Run *Panda ActiveScan* *here*

*Post the results from ActiveScan.*


----------



## cathio (May 3, 2007)

*Panda ActiveScan Results*
Incident Status Location

Potentially unwanted tool:Application/Processor Not disinfected C:\Data\smitfraudfix\SmitfraudFix.zip[SmitfraudFix/Process.exe] 
Potentially unwanted tool:Application/DriveCleaner Not disinfected C:\Documents and Settings\codtohan\Local Settings\Temporary Internet Files\Content.IE5\8XENKHIB\installdrivecleanerstart[1].exe 
Adware:Adware/TTC Not disinfected C:\Program Files\Altiris\mepo.dll 
Adware:Adware/TTC Not disinfected C:\WINDOWS\system32\smpi1\win67.exe


----------



## cybertech (Apr 16, 2002)

*Click Here* and download Killbox and save it to your desktop.

Double-click on Killbox.exe to run it. 
Put a tick by *Delete on Reboot*. 
Copy the following list of files to clipboard, CTRL+C to copy

*C:\Program Files\Altiris\mepo.dll 
C:\WINDOWS\system32\smpi1\win67.exe 
C:\Documents and Settings\codtohan\Local Settings\Temporary Internet Files\Content.IE5\8XENKHIB*

Now in Killbox go to File, Paste from clipboard.
Click the *All Files* button.
Click on the button that has the red circle with the X in the middle.
It will ask for confimation to delete the file. 
Click Yes. 
It will ask if you want to reboot now,
Click Yes.

*Note:* It is possible that Killbox will tell you that the file does not exist.

If your computer does not restart automatically then please restart it manually. 
If you get an error message "PendingFileRenameOperations Registry Data has been Removed by External Process!" message then just restart manually.


----------



## cathio (May 3, 2007)

Wow - 1/2 hour w\no pop ups so far; looks like that did it! I'll followup on Monday to make sure.

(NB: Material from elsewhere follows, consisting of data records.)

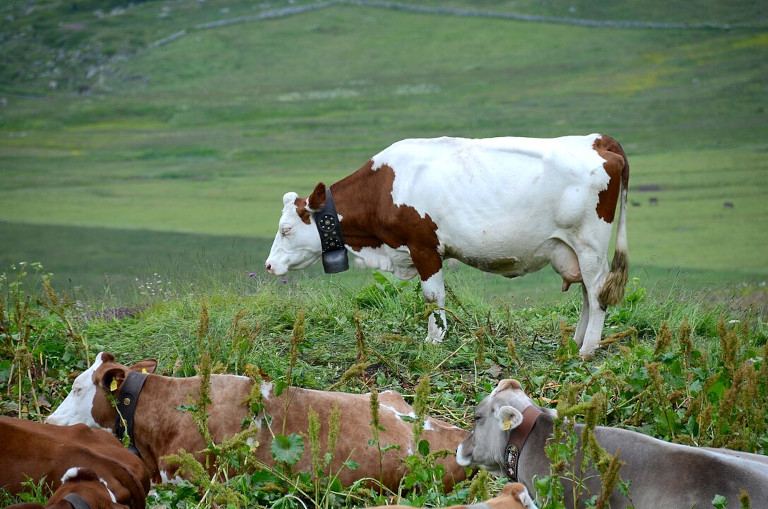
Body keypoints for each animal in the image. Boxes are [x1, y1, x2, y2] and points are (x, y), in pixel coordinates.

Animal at [265, 135, 629, 356]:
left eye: (285, 229)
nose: (269, 265)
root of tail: (596, 140)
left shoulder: (423, 246)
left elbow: (432, 297)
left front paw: (434, 339)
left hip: (589, 245)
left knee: (597, 292)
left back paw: (588, 348)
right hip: (575, 250)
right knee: (586, 294)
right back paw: (577, 339)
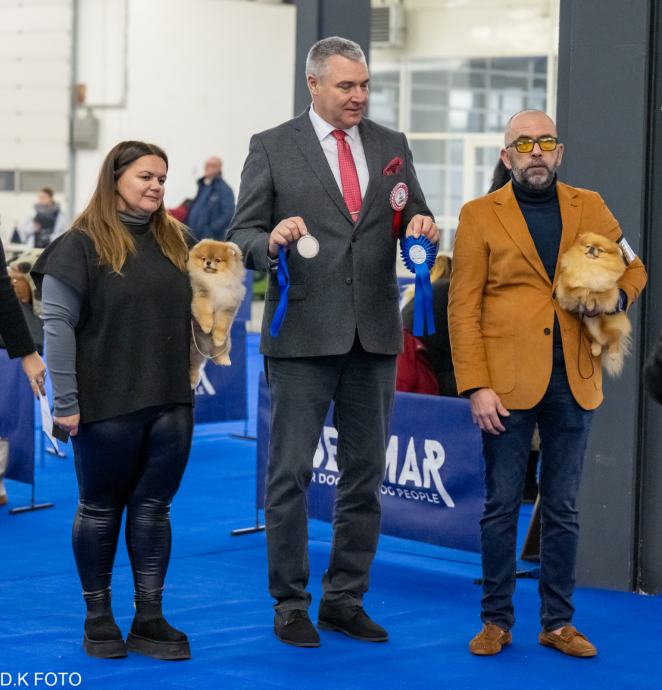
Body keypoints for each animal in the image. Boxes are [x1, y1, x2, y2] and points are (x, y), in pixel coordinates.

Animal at [187, 239, 246, 387]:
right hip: (193, 348)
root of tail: (206, 347)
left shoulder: (227, 307)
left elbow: (221, 325)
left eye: (217, 260)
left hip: (227, 341)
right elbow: (205, 314)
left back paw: (224, 360)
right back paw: (193, 381)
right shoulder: (202, 296)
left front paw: (218, 338)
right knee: (194, 366)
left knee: (219, 351)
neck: (215, 280)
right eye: (204, 258)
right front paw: (207, 327)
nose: (208, 262)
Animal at [556, 232, 631, 376]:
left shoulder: (608, 291)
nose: (592, 249)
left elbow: (595, 293)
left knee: (614, 339)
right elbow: (578, 289)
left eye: (600, 250)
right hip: (588, 327)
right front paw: (584, 293)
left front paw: (590, 303)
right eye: (588, 246)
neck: (589, 266)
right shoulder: (565, 287)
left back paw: (613, 353)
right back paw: (595, 349)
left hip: (611, 324)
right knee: (598, 340)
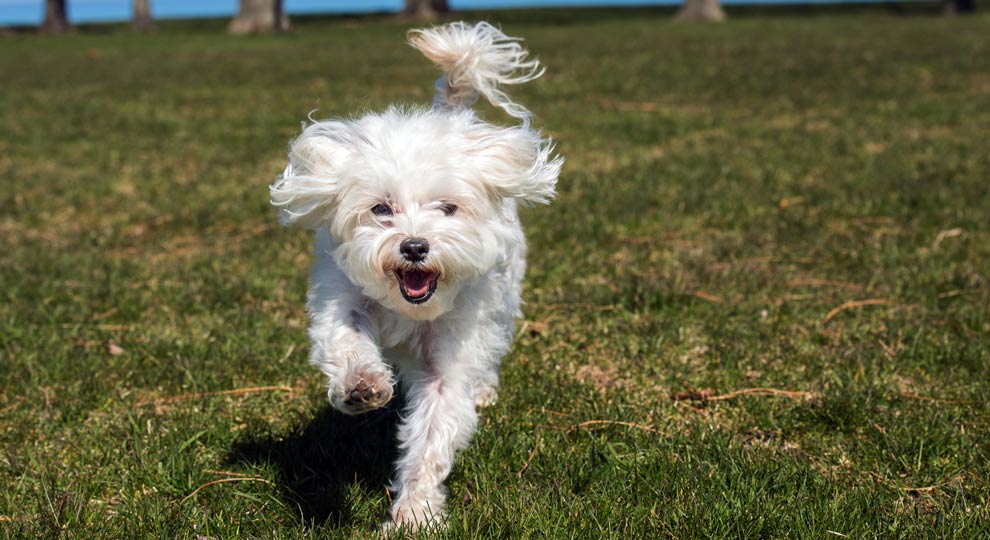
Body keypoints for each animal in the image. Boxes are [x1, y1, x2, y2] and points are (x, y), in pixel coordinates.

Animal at [270, 22, 564, 532]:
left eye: (447, 208)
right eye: (380, 209)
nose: (413, 246)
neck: (409, 308)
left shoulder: (452, 352)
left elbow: (432, 434)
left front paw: (414, 515)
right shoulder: (340, 297)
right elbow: (345, 339)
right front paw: (361, 385)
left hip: (504, 302)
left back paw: (484, 389)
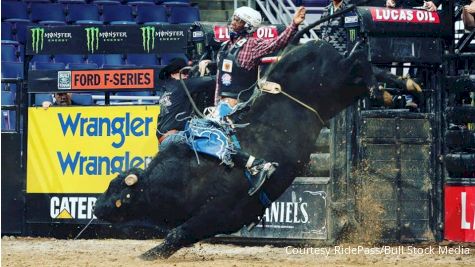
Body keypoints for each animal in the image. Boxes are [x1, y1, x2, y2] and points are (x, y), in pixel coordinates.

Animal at [93, 40, 374, 260]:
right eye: (109, 185)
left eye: (119, 193)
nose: (96, 208)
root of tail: (315, 44)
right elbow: (185, 233)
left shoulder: (222, 210)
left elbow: (182, 232)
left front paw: (149, 254)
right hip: (336, 96)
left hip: (337, 82)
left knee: (356, 67)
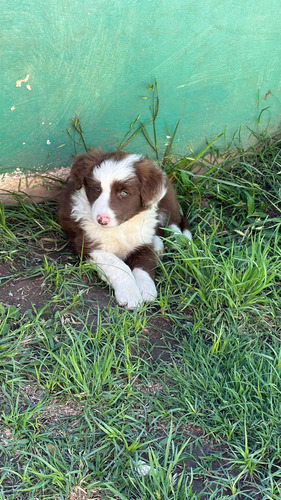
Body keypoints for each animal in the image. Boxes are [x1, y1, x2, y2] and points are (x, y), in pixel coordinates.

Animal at [58, 149, 191, 308]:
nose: (101, 220)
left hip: (167, 202)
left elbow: (143, 265)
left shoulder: (143, 240)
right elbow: (118, 265)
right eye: (97, 189)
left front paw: (146, 289)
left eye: (124, 193)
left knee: (174, 222)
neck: (120, 227)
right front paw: (130, 294)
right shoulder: (90, 245)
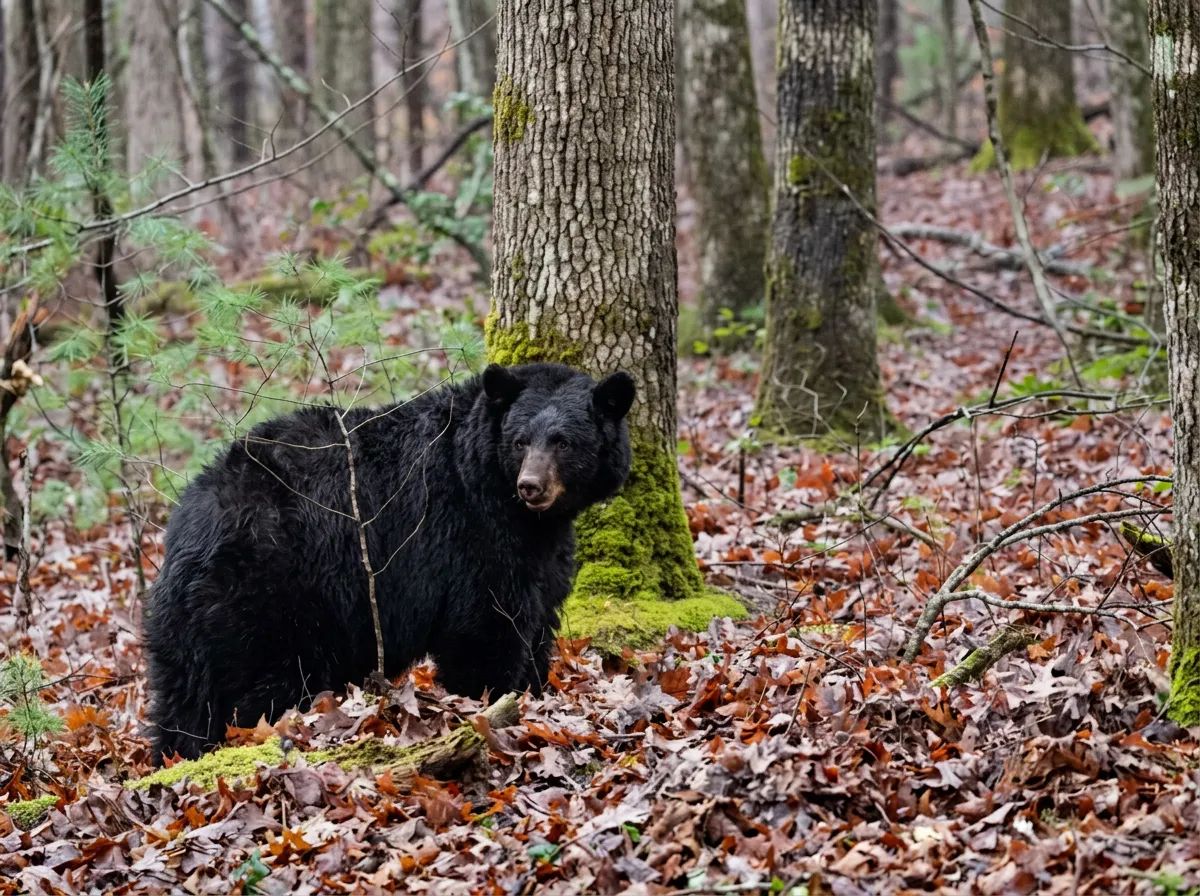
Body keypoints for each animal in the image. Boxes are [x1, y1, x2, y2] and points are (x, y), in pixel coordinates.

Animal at [143, 362, 634, 762]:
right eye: (519, 441)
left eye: (564, 442)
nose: (531, 485)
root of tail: (187, 530)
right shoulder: (469, 537)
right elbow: (485, 628)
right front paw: (492, 700)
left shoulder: (540, 552)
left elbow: (538, 615)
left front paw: (533, 688)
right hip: (272, 598)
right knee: (262, 686)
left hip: (195, 627)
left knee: (185, 698)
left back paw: (177, 754)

Thanks for all the help!


----------



## cybertech (Apr 16, 2002)

Good! 

You can remove all of the tools I requested you to load and their associated files and folders.

SUPERAntiSpyware is a trial version, you can remove that when the trial period has expired.

It's a good idea to Flush your System Restore after removing malware:


 On the Desktop, right-click My Computer. 
 Click Properties. 
 Click the System Restore tab. 
 Check Turn off System Restore. 
 Click Apply, and then click OK. 
 Restart the computer. 

To create a new restore point: 

Start go to All Programs 
Accessories, System Tools and select System Restore. 
In the System Restore wizard, select "Create a restore point" and follow the instructions provided.

Here are some additional links for you to check out.

Secunia software inspector & update checker

Good free tools and advice on how to tighten your security settings.

Security Help Tools

You're welcome!


----------